How to support and grow the aquaculture industry? Cut red tape.

In this article ”

Cut Red Tape to Develop Irish Aquaculture, says Farmers Association”

(http://www.thefishsite.com/fishnews/18569/cut-red-tape-to-develop-irish-aquaculture-says-farmers-association), there are some parallels which we could apply to our respective industries wherever we are in the world.

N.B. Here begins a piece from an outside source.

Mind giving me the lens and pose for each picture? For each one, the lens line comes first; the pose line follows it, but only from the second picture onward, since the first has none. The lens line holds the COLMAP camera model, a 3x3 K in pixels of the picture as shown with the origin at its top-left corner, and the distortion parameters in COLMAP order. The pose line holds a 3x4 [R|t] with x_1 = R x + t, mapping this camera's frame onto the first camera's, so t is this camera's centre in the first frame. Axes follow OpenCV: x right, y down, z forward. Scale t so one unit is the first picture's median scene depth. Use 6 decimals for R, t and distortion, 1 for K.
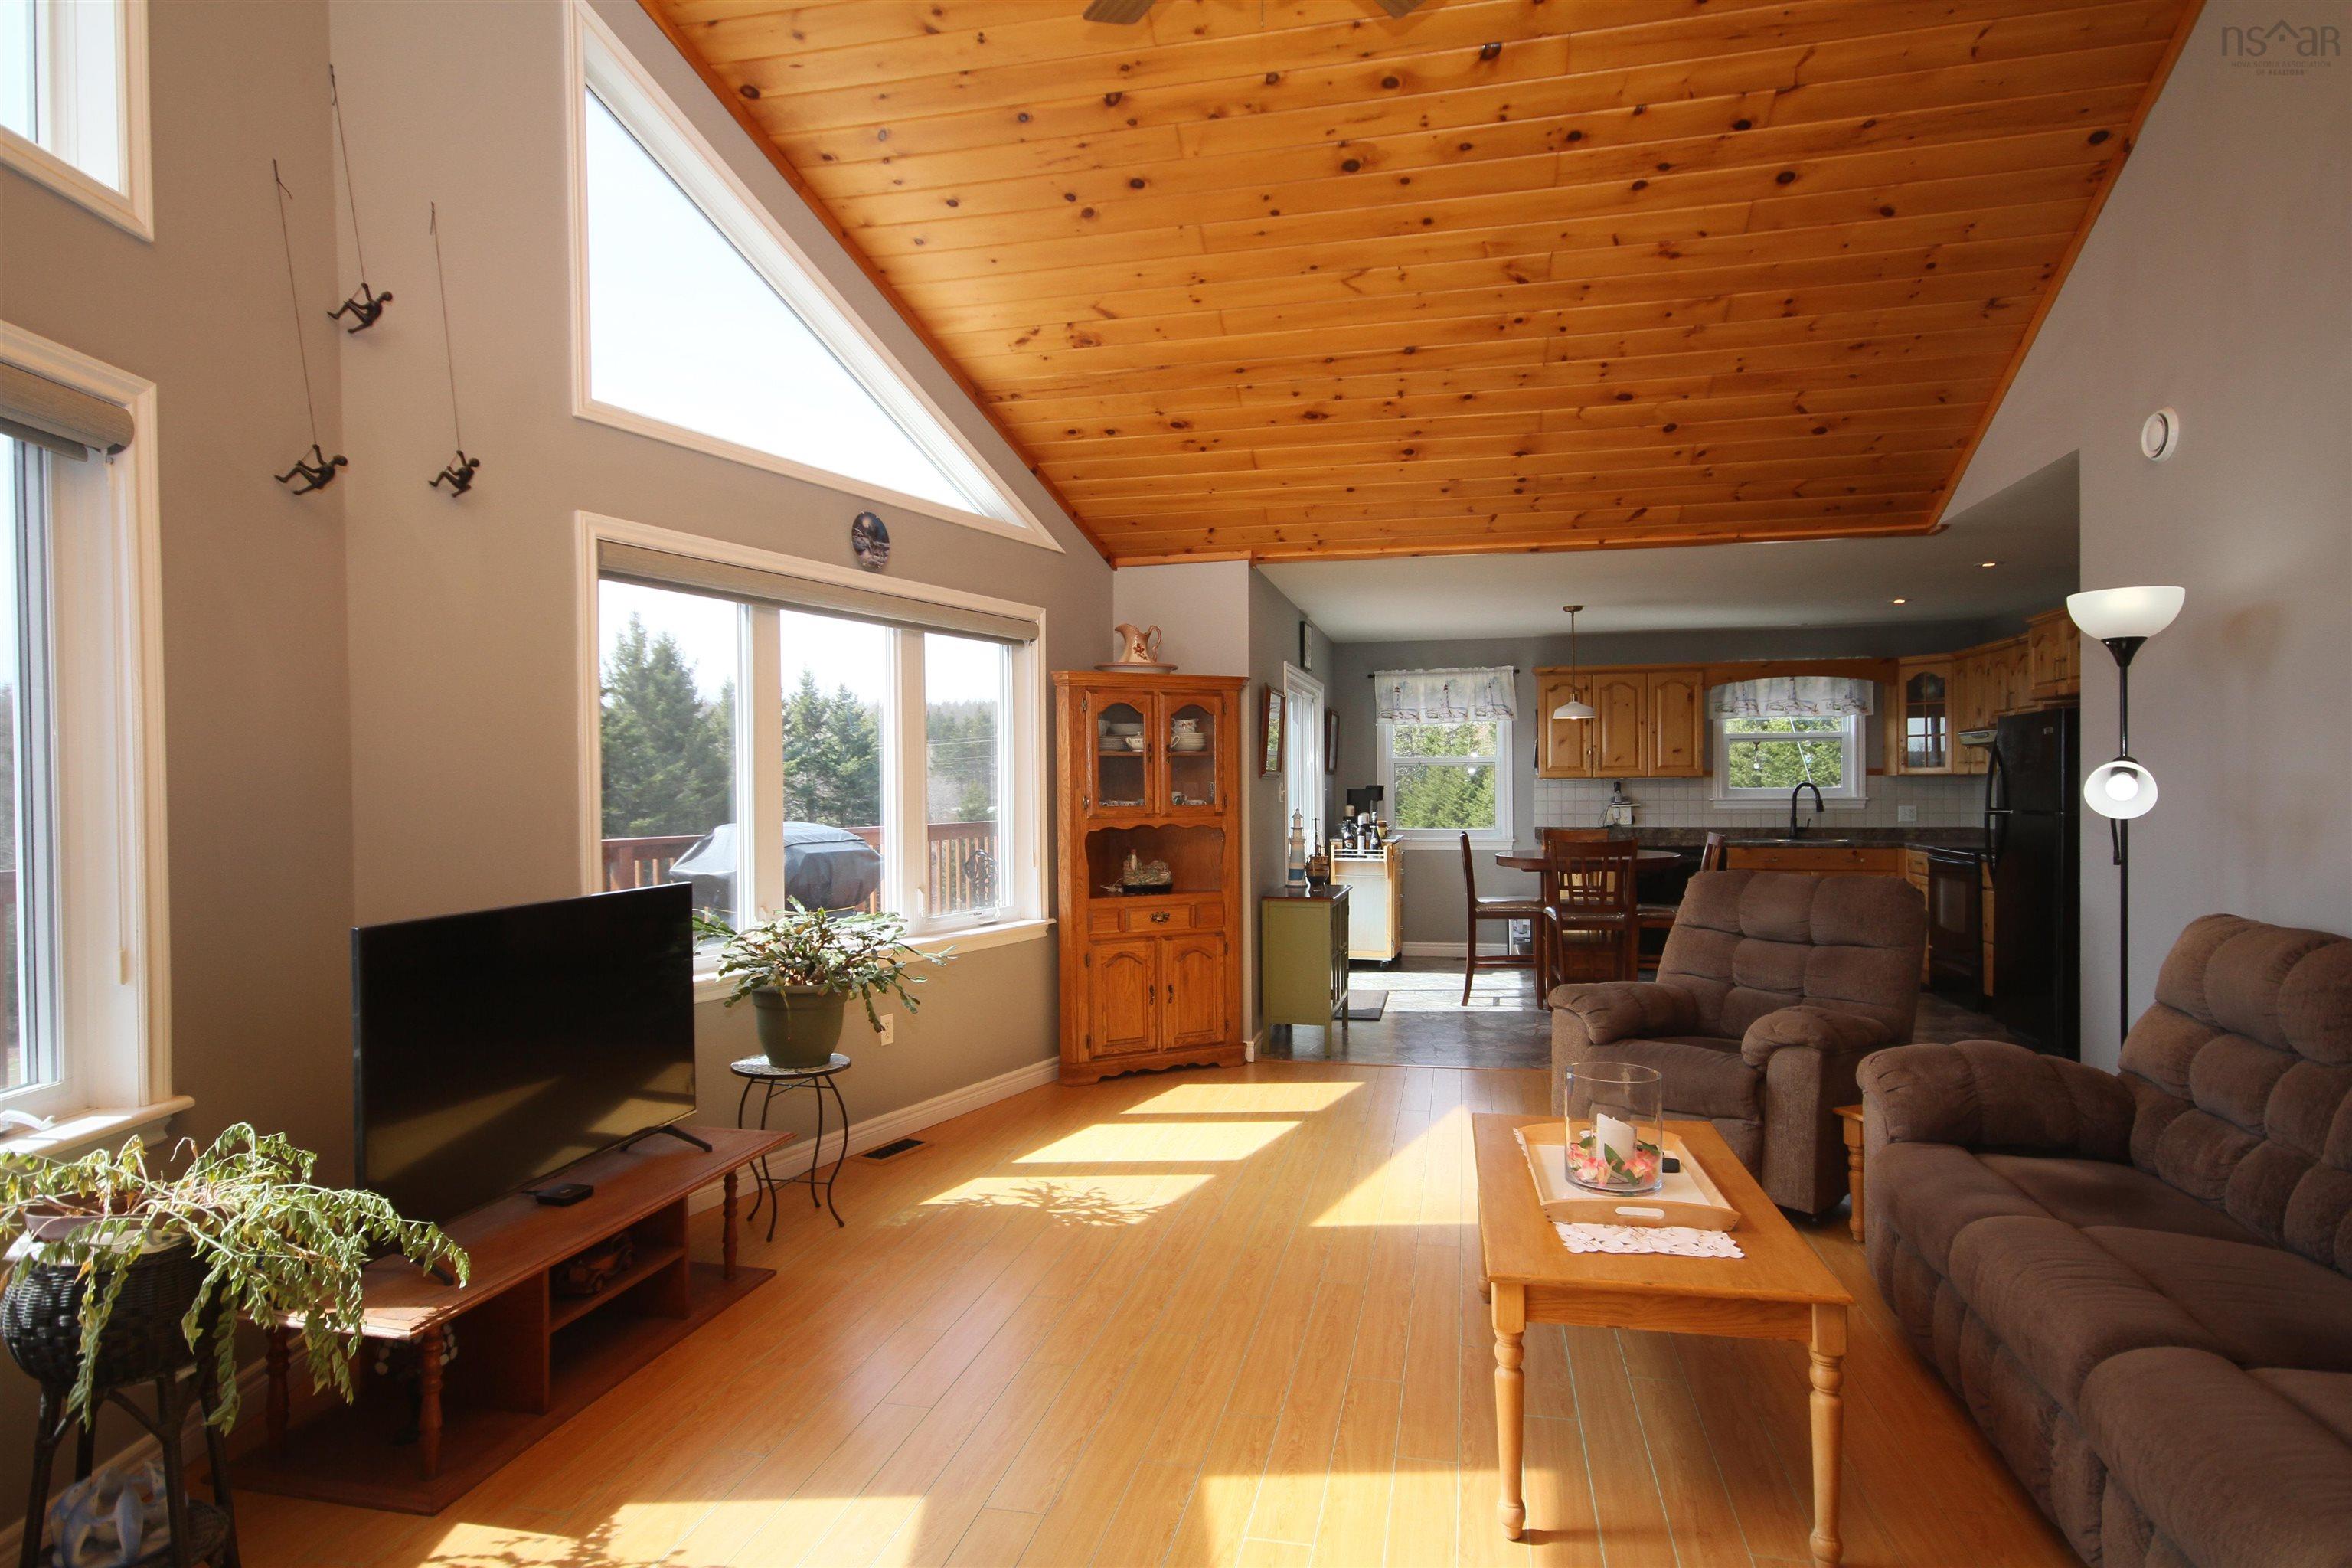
lens RADIAL K [[1282.1, 0, 1186.9], [0, 1282.1, 802.3], [0, 0, 1]] dist [0.003252, 0.010660]
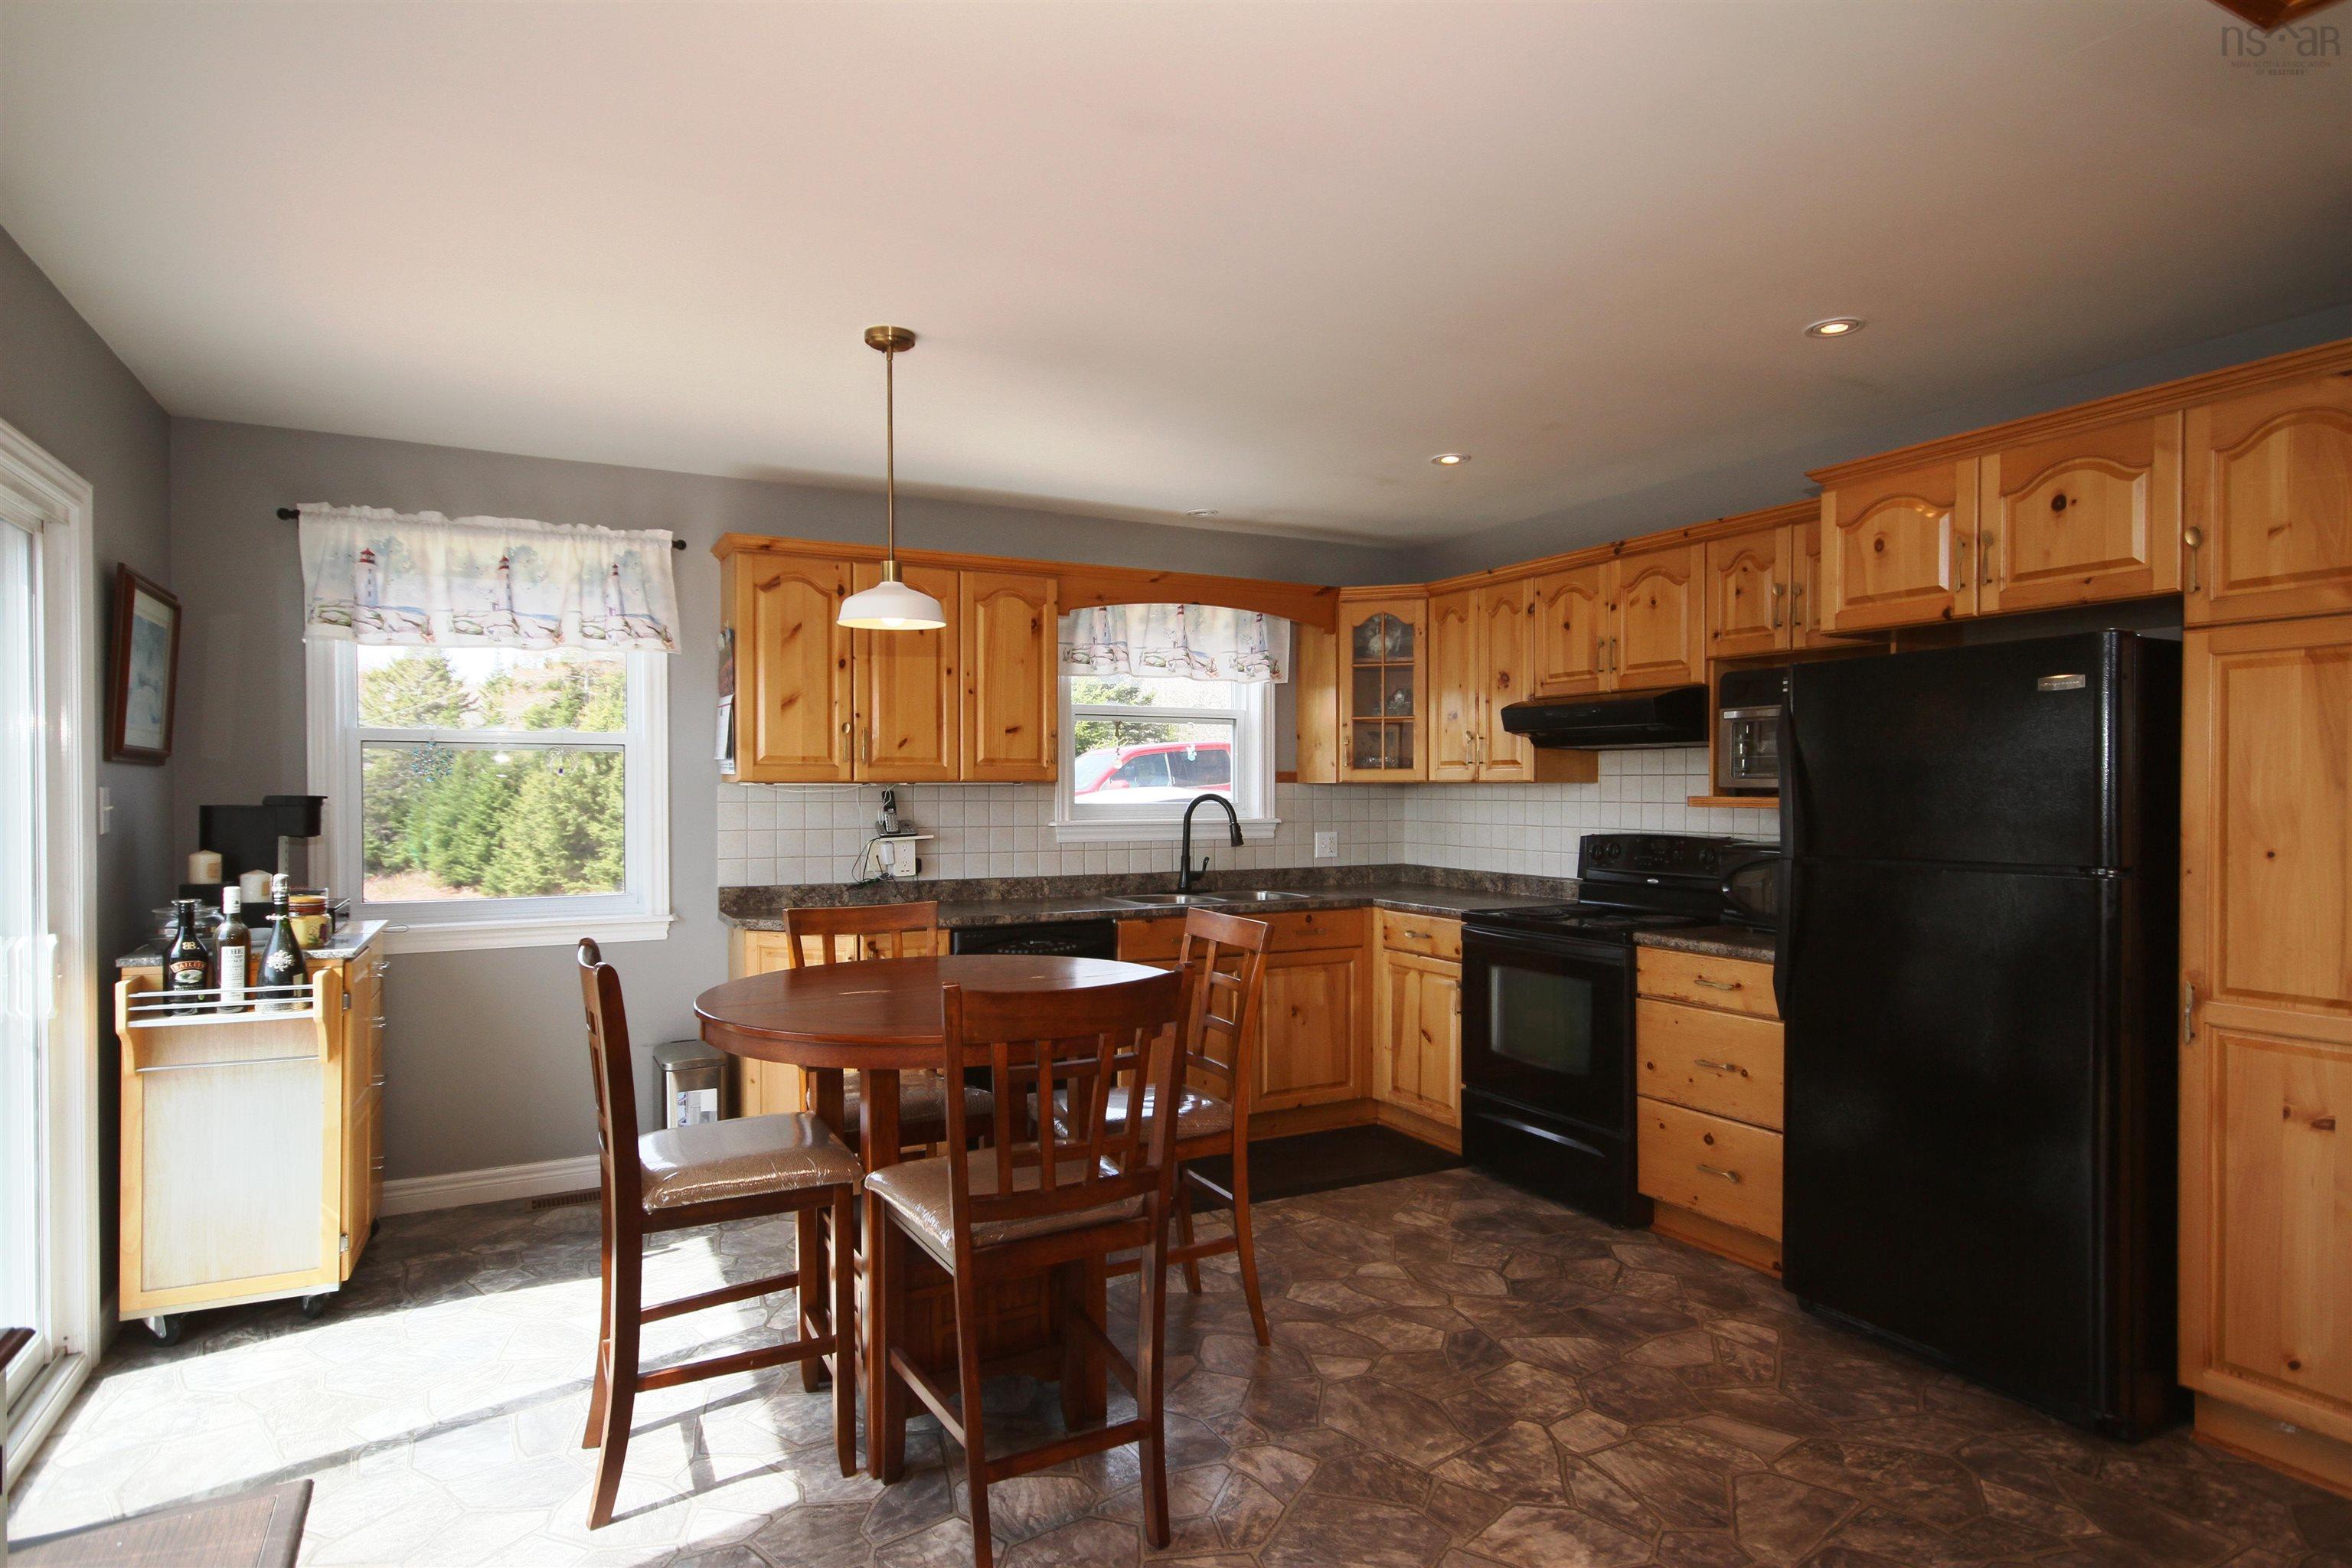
lens RADIAL K [[1282.1, 0, 1186.9], [0, 1282.1, 802.3], [0, 0, 1]] dist [0.003252, 0.010660]
pose [[0.757808, 0.000414, 0.652477, 0.174377], [0.003087, 0.999986, -0.004220, -0.015736], [-0.652470, 0.005212, 0.757797, 0.965389]]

The Irish Aquaculturists have identified the following as roadblocks and how they must be tackled:

    • Focus must be addressed to ensuring a major shift towards better communication, rationalisation and reduction of cost to the taxpayer between all Departments and agencies tasked with overseeing the sector (last count, five Govt. Departments, eight state agencies and numerous local authorities to deal with a sector worth €120 at the farm gate);
    • Assign dedicated case officers and deputies to each licence application on hand in the department as points of contact for applicants with clear guidelines and time limits set out for each step of the process. This must go hand in hand with a major drive to increase the basic knowledge of practical aquaculture production among those dealing with the sector.
    • Remove unilateral decisions taken behind closed doors in the past 5 years without consultation such as the treatment of straight licence renewals, remove full Environmental Assessment or licence application review requirements for individual licence condition changes, remove demands for information which exceed national and EU law and remove restrictions on access to grant aid in NATURA 2000 areas. Before any new burden is placed on industry in future a full regulatory impact assessment must be carried out first.
    • Reduce repetition and cost in paperwork and remove inefficiencies in monitoring, auditing, spot checks and reporting by having a single agency deal with regulation rather than a queue of officials demanding duplicate information on a monthly basis from family run SMEs;
    • Both reform and properly resource the Aquaculture Licence Appeals Board to reflect its legal basis or find an agreed radical new form of public consultation;
    • Assist producers with practical issues from raising capital based on longer-term licences (currently they only last up to three generations of stock – 10 years) of tangible value to investors to using EU funds to assist in naturally occurring algal bloom or pollution incidents;
    • Respect the right of aquaculture operators to grow their produce in clean waters by upgrading waste water treatment works upstream of shellfish and finfish farming;
    • Assist and encourage marketing under national quality and environmental management schemes through Bord Bia promotion, improved enforcement of consumer labelling regulations and help displace foreign imports by encouraging more added value be created in Irish processing companies using Irish raw material.
    • Focus R&D funding into practical science to promote self-sufficiency in juvenile production, improved growth and disease resistance, logistics, early warning systems for plankton and jellyfish, predator management, adaptation of technology to Irish conditions, etc.
    • Use the wealth of environmental, health and industry data collected by the state in a positive promotion of the high standard of Irish aquaculture instead of leaving it to gather unused and inaccessible in a haphazard fashion.

It is only through a focus on these deliverables that Irish industry will prosper and coastal and rural areas create jobs and exports and look to the future with confidence.